• _Task brief_:
Resume the passage on the Interconnect segment's first-half Fiscal 2013 results, picking up after its last sentence.

• _Extracted text_:
◇ ◇ ◇

Comparing the Interconnect segment's first six months of Fiscal 2013 to the same period of Fiscal 2012,

  • Net sales increased 1.7 percent attributable to
    • higher North American sales of 11.9 percent due to improved appliance and data solutions sales, partially offset by lower safety radio remote control device sales; partially offset by
    • lower European sales of 13.6 percent due to lower safety radio remote control device and sensor sales; and
    • lower Asian sales of 7.5 percent primarily due to lower legacy products sales from the planned exit of a product line and lower safety radio remote control device sales.
  • Gross margins as a percentage of sales improved to 27.5 percent from 27.2 percent due primarily to higher sales of data solution products, which carry a higher gross margin, partially offset by costs related to the delayed launch of a laundry program.
  • Income from operations increased to $9.1 million from $8.0 million primarily due to favorable sales mix and lower selling and administrative expenses.

◇ ◇ ◇

[Data items]
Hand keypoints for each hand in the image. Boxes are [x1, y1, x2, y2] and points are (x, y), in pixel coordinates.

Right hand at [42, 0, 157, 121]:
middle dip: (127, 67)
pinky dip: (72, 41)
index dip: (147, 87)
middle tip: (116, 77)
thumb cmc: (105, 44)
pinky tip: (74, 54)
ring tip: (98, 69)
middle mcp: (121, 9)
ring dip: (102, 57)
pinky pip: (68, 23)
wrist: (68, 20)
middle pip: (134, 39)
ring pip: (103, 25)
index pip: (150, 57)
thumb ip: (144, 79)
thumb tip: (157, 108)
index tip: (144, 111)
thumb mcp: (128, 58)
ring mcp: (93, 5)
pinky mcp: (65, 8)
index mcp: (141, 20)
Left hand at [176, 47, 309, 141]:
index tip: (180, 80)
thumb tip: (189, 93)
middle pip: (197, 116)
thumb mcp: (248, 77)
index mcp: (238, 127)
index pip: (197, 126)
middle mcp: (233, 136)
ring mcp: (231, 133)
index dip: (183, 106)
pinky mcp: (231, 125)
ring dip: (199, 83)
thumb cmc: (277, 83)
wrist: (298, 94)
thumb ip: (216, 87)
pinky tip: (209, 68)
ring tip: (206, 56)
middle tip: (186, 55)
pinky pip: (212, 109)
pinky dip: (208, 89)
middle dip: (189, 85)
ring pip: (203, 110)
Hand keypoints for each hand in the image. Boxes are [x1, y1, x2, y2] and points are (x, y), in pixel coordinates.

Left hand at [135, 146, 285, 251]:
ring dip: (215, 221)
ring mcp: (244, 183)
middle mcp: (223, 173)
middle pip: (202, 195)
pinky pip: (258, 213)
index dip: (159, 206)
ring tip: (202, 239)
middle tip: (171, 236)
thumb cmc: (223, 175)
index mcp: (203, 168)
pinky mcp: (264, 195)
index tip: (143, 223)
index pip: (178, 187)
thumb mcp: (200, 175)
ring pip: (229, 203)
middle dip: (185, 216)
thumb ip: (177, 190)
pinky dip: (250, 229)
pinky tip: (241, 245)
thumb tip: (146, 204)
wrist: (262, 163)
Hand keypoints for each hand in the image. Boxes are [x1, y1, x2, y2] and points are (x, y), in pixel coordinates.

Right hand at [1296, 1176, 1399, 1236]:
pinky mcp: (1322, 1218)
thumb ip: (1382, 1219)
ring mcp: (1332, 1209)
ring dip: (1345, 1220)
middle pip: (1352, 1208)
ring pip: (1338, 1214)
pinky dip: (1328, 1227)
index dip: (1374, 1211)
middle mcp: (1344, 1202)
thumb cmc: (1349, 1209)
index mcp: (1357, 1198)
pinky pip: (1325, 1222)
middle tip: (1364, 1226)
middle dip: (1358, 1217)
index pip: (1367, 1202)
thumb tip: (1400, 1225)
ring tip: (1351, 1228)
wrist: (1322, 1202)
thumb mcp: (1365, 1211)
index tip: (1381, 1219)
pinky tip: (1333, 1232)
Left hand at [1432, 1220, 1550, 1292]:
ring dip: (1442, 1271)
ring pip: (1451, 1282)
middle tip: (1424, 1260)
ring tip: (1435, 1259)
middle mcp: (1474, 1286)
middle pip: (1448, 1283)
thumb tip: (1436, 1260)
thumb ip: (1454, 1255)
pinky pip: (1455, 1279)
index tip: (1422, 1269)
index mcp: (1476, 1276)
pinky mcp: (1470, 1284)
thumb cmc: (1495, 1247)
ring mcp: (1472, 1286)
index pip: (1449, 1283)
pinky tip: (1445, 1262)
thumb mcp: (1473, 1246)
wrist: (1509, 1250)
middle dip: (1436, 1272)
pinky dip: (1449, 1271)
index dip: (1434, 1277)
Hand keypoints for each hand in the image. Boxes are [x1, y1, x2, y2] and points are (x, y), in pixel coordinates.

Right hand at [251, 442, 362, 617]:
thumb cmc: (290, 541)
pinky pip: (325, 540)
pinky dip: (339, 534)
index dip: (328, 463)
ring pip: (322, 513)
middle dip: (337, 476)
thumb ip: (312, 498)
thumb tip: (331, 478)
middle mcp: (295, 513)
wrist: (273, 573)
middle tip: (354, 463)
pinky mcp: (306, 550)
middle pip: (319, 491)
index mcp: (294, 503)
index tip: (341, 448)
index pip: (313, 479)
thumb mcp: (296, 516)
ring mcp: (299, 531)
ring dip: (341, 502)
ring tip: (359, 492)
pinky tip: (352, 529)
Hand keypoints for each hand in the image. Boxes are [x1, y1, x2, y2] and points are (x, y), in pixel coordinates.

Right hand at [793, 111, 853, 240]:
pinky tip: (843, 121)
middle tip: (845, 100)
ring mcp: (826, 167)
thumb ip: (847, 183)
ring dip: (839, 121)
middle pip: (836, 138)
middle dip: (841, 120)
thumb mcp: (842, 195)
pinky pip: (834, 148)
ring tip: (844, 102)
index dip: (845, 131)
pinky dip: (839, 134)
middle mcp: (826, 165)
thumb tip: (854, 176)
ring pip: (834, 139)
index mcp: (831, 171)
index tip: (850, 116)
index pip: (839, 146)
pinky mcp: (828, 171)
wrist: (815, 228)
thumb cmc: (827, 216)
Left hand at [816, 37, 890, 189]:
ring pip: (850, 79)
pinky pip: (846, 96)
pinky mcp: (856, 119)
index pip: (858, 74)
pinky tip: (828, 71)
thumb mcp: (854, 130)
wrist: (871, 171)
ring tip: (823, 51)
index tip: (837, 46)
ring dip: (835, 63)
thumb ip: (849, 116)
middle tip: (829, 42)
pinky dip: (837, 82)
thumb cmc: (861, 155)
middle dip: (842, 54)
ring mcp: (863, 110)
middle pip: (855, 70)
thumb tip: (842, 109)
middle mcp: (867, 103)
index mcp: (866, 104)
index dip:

◇ ◇ ◇

• _Exercise output_:
Comparing the Power Products segment's first six months of Fiscal 2013 to the same period of Fiscal 2012,

  • Net sales declined 7.2 percent driven by
    • a 6.9 percent sales decrease in North America due to lower busbar and heat sink demand, partially offset by higher demand for flexible cabling products;
    • a 9.7 percent decrease in Europe due to lower busbar demand; and
    • a 7.5 percent sales decrease in Asia due to lower busbar demand.
  • Gross margins as a percentage of sales declined to 14.2 percent from 17.7 percent due primarily to manufacturing inefficiencies, lower sales and an unfavorable product mix.
  • Income from operations decreased to breakeven from $1.1 million due to manufacturing inefficiencies, lower sales and an unfavorable product mix partially offset by lower salary, travel and development expense.

Management Comments
President and Chief Executive Officer Donald W. Duda said, "In the first half of Fiscal 2013, consolidated sales grew nearly 10 percent, driven by improved volumes within our Automotive segment and the partial launch of a new laundry program within Interconnect. However, sales demand in our European Automotive operations has weakened considerably in the last few weeks, and we anticipate notably reduced sales in the second half of this fiscal year. While our traditional Power Products business declined in the first half, this segment's technology was essential to the successful launch of the battery module for an electric vehicle in our European Power Products segment."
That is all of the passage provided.